PASSAGE TO READ
Iman Atta apparently thinks, without a shred of evidence, that parents who do not wish their children to be subject to Islamic indoctrination are thereby “exposing” them to anti-islamic views. Objection to one’s children being indoctrinated in a particular faith is not the same thing as preaching hatred of that faith.
When Iman Atta raises the concern that children may be exposed to (anti-Islam) views which “do not bode well for the future and [religious] communities living together,” she does three things, none of them acceptable. First, she wants you to believe that any parents who remove their children from the classes on Islam are necessarily exposing them to anti-Islamic views, when the parents may simply explain that they would not object to a neutral presentation of Islam, but will not have their own children subjected to what, they have strong reason to believe, amounts to indoctrination rather than education.
Second, she is silent on the behavior of Muslim parents. Are they willing to have their own children participate in classes in Christianity and Judaism and Hinduism, including visits to churches and synagogues and temples? We have every reason to doubt it. Nothing has been said about this. And if Muslim parents object, would the headteachers be as ready to force those Muslim students, despite their parents’ wishes, to participate in such classes and such visits, just as they now are trying to force non-Muslim students to take classes in Islam and to visit mosques? Or are there different rules for Muslim parents and students?
Third, Iman Atta worries about the effect on non-Muslim children if they are excused from classes on Islam. She fails to understand the gravamen of the parents’ complaint, which is not against all classes on Islam, but against classes on Islam that amount to indoctrination, by leaving out so much of what the Qur’an contains that is so disquieting, and mendaciously presenting what is included. Further, she and those headteachers determined to thwart the desires of parents fail to recognize that the right of parents to withdraw their children from RE and from collective worship has been in enshrined in law by both the 1944 and 1988 education acts. Parents can withdraw their children from some or all of the RE curriculum without giving a reason. These laws are still in force.
Fourth, Muslims have the chutzpah to claim they are worried that non-Muslim children who withdraw from classes on Islam or visits to mosques will be sending a message to Muslims that is not conducive to (faith) “communities living together.” Can they think of anything in Islam that might send an even more disturbing message to non-Muslims, not conducive to “communities living together?” In more than 100 verses the Qur’an commands Muslims “to fight” and “to kill” and “to smite above the necks at” and “to strike terror in the hearts of” Infidels — are those verses helpful for promoting “communities living together”? And what about the verses that tell Muslims not to take Christians and Jews as friends, “for they are friends only with each other”(5:51)? Are the verses where Muslims are told that they are the “best of peoples” (3:110) and non-Muslims are “the most vile of created beings” (98:6) likely to promote “communities living together”? Surely these verses do far more to prevent “communities living together” than the parents who do not wish to have their children forced to visit a mosque or be subject to other forms of Islamic indoctrination.

TASK REQUIREMENTS
A: Rewrite the paragraph of the passage that begins "Third, Iman Atta worries" more briefly, keeping its main facts.
B: Say whether each statement agrees with the passage. Answer yes or no, and quote the words of the passage that decide it. (i) Parents must give a reason to withdraw their children from RE. (ii) The parents object to all classes on Islam. (iii) The passage says the Qur'an commands Muslims "to fight" in more than 100 verses.
C: Transcribe the part of the passage starting at "Iman Atta apparently" and ending at "of that faith.".

SOURCE DATA

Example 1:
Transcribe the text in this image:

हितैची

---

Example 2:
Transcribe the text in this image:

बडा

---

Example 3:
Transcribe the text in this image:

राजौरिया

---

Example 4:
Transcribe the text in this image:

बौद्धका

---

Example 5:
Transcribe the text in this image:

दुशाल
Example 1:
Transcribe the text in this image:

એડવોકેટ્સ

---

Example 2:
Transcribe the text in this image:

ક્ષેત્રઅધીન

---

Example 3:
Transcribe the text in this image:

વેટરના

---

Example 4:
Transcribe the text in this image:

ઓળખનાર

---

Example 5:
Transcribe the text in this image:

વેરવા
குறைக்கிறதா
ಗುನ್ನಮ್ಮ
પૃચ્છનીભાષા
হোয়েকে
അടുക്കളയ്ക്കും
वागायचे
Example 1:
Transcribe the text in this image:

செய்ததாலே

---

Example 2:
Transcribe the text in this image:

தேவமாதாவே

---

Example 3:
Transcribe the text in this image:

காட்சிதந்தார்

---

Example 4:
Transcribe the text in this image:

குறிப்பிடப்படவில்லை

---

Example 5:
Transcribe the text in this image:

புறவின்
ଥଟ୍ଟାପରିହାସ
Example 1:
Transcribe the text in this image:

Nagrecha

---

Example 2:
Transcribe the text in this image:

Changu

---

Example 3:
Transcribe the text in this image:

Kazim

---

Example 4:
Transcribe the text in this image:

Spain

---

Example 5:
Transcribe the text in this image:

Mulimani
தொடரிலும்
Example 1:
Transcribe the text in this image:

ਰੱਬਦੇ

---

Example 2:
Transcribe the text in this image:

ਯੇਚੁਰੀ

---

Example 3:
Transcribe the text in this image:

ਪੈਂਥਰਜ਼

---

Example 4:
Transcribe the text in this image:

RESPONSES PER TASK
A: Iman Atta worries about the effect on non-Muslim children excused from classes on Islam. She misreads the parents' complaint. They object only to classes that amount to indoctrination because those classes leave out the Qur'an's disquieting content and misrepresent what they include. She and the headteachers also ignore the law. The 1944 and 1988 education acts give parents the right to withdraw their children from RE and collective worship. Parents may withdraw them from some or all of the RE curriculum without giving a reason, and these laws are still in force.

B:
(i) No: "Parents can withdraw their children from some or all of the RE curriculum without giving a reason."
(ii) No: "which is not against all classes on Islam, but against classes on Islam that amount to indoctrination"
(iii) Yes: "In more than 100 verses the Qur’an commands Muslims “to fight”"

C:
Iman Atta apparently thinks, without a shred of evidence, that parents who do not wish their children to be subject to Islamic indoctrination are thereby “exposing” them to anti-islamic views. Objection to one’s children being indoctrinated in a particular faith is not the same thing as preaching hatred of that faith.